You will find the Pictures, History and Stories
 
about Ashland's Historic Homes on this page of our website:
 

 
 
 
 
W. A . Harnsberger home - NE Corner of 15th & Clay
 
A historical presentation was given to the AHS-SFHPS by Brenda May and her mother
and an article appeared in the Ashland Gazette about the W. A. Harnsberger home.
We will be compiling more photos and information for publication here soon
 
 
 
 SQUIRE HILL  -  602 Dale Street
 
SQUIRE HILL  602 Dale Street, Ashland, Nebraska     
Legal Description:  Lots 5-8 Block 4 Beetisons Addition to Ashland
By Marie Squire Groenjes,  April, 2008
 
In 1915 my paternal Grandparents, Grover and Mary Ann Squire, bought four lots in the Beetison Addition situated in East Ashland, Nebraska.
 
The lots were part of the Israel Beetison farm.  Israel came to Ashland in 1859 to settle land, then served in the Civil War, married and returned to farm in 1867.  Some of his land would have been the Government Land Grant given to Civil War Veterans.
 
My Grandparents' lots sit on a hill that slopes on all sides, giving a wide view of the surrounding country.  Grandfather contracted with a Mr. Peterson to build a two-story house in the style of the Sears Farmhouse.  It cost $600 in 1915.
 
Grandfather worked for the Chicago, Burlington and Quincy Railroad and he also sold nursery stock by horse and buggy.
 
My Father, Clifford P. Squire, also worked for the same railroad.  When he married my Mother, Mearl Marie Shirley, in 1924, he took over ownership of the property and he added the front porch, a basement and a back porch or summer kitchen.
 
We saw the sun rise over Beetison fields, pastures and The Seven Hollows.  It was always a spring ritual to cross the pasture into the Hollows to look for violets and mushrooms.  I recall a disgruntled old ram chasing us into the woods on one occasion.  Now the sun comes up over the Iron Horse Development.
 
I don't know when this hill became known as Squire Hill, but in my childhood, after a good snowfall, the City would close Dale Street and 6th Street on a weekend to make a safe sledding run.  People came from town and even brought four-man toboggans.
 
The latest addition to the house was a new kitchen in place of the back porch and decks both at the kitchen level and above on the second floor.  This was done in 1989.
 
The family always considered landscaping an important part of the home.  From Grandfather to my Father trees and gardens were planted and cared for even through drought.  Grandfather, being a nurseryman, grew many kinds of fruits and berries.  In 1939 I helped my father plant Siberian Elms given out by the Government, and a hedge of Mulberry.  Most of them remain today.  Gerhard and I have added hardwoods and evergreens to the mix.  Hills on the prairie feel the wind the year around.
 
 
 
 
 
Shedd-Harnsberger-Proctor Home    NW corner of 16th & Boyd
 
 
1602 Boyd Street, Ashland, Nebraska
     Legal Description:  Lots 11-12, Block 14, Flora City Addition to Ashland
By Elaine Proctor  2008
 
The abstract of title begins as the East Quarter of Sec. 2, Township 12, and Range 9 East in Saunders County.

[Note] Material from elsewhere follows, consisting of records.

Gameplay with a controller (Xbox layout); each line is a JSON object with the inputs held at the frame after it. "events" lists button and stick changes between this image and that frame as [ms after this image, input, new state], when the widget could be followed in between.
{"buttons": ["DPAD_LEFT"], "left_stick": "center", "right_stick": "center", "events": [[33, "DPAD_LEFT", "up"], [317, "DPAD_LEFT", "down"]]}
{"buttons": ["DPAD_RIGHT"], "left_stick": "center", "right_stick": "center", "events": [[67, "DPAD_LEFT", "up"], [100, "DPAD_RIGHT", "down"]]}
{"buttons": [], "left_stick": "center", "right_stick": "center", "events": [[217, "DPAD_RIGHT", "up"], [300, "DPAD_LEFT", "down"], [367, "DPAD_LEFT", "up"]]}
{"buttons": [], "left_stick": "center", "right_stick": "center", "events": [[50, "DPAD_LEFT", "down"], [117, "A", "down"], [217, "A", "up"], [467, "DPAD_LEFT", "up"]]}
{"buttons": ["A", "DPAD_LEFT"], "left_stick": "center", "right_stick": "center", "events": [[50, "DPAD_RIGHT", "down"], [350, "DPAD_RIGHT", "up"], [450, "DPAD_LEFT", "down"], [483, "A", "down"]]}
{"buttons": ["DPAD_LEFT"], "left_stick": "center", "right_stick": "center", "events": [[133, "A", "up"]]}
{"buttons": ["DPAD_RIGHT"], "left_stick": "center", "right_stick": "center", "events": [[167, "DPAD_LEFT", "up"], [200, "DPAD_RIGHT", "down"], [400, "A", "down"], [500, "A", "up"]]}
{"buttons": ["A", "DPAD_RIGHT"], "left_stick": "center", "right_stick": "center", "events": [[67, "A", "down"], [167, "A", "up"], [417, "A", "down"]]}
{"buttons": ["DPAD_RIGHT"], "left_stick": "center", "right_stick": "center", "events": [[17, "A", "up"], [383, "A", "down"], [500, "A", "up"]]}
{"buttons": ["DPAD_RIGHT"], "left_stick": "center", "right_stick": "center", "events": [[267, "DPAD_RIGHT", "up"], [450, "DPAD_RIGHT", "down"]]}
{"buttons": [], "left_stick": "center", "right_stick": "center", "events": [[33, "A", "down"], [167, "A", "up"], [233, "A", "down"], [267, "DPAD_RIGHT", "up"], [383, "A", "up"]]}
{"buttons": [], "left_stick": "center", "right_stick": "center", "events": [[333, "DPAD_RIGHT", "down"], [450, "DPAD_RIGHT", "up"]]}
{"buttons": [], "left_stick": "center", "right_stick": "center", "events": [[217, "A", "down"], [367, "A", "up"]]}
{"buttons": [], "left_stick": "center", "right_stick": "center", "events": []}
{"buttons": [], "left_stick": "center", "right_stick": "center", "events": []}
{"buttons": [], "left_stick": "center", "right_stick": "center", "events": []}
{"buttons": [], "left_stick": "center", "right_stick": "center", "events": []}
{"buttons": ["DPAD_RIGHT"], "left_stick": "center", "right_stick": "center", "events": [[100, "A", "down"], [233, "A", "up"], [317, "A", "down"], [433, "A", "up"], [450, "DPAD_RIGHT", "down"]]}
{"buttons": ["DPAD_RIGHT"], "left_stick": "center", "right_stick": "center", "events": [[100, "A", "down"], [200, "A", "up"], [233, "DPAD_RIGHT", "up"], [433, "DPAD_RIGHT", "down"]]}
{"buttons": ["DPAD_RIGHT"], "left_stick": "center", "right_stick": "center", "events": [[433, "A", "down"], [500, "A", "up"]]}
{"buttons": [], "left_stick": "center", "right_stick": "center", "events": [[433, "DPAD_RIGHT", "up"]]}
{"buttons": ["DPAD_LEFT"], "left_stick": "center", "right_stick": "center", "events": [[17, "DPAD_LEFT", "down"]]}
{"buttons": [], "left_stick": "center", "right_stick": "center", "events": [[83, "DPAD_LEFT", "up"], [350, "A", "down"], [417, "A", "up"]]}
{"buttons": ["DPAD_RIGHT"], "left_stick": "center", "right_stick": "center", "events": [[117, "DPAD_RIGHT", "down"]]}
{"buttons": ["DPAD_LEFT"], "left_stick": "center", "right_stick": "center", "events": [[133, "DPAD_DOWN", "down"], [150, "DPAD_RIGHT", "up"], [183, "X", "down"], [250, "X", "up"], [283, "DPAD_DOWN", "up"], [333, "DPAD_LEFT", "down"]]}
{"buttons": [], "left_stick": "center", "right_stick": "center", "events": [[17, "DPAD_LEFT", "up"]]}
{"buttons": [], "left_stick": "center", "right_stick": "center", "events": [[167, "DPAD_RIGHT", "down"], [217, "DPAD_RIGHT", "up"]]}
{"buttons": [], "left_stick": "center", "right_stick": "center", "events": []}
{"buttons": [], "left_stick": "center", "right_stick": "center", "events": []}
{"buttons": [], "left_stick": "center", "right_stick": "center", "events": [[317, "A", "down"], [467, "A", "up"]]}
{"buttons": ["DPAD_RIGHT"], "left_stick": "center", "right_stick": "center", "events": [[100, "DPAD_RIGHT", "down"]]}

It was probably 80 acres in all and started selling in 10-acre segments in 1860. 
The Flora City, Smith-Warbritten addition was deeded in 1868.
 
Although our house isn't as originally built, that part of the house does still exist. 
It was originally a square house with three or four rooms upstairs and probably 3 down.
 
When we remodeled, we could see that the living room had been opened up making one room out of two; probably the parlor and dining room with the third room being the kitchen.  Going upstairs there were possibly
3 or 4 bedrooms and later, when the back part of the house was added on, the back staircase was added and a bathroom.   In the attic you can see the original roof and where the addition was added on.
 
Kate L. Shedd purchased these lots in March of 1880 for $175.  She and her husband, H.H. Shedd, had a mortgage of $1400 in August of 1881.  We feel the house was built at that time as that was a large sum of money for that day and age.  The mortgage was released in December of 1885. 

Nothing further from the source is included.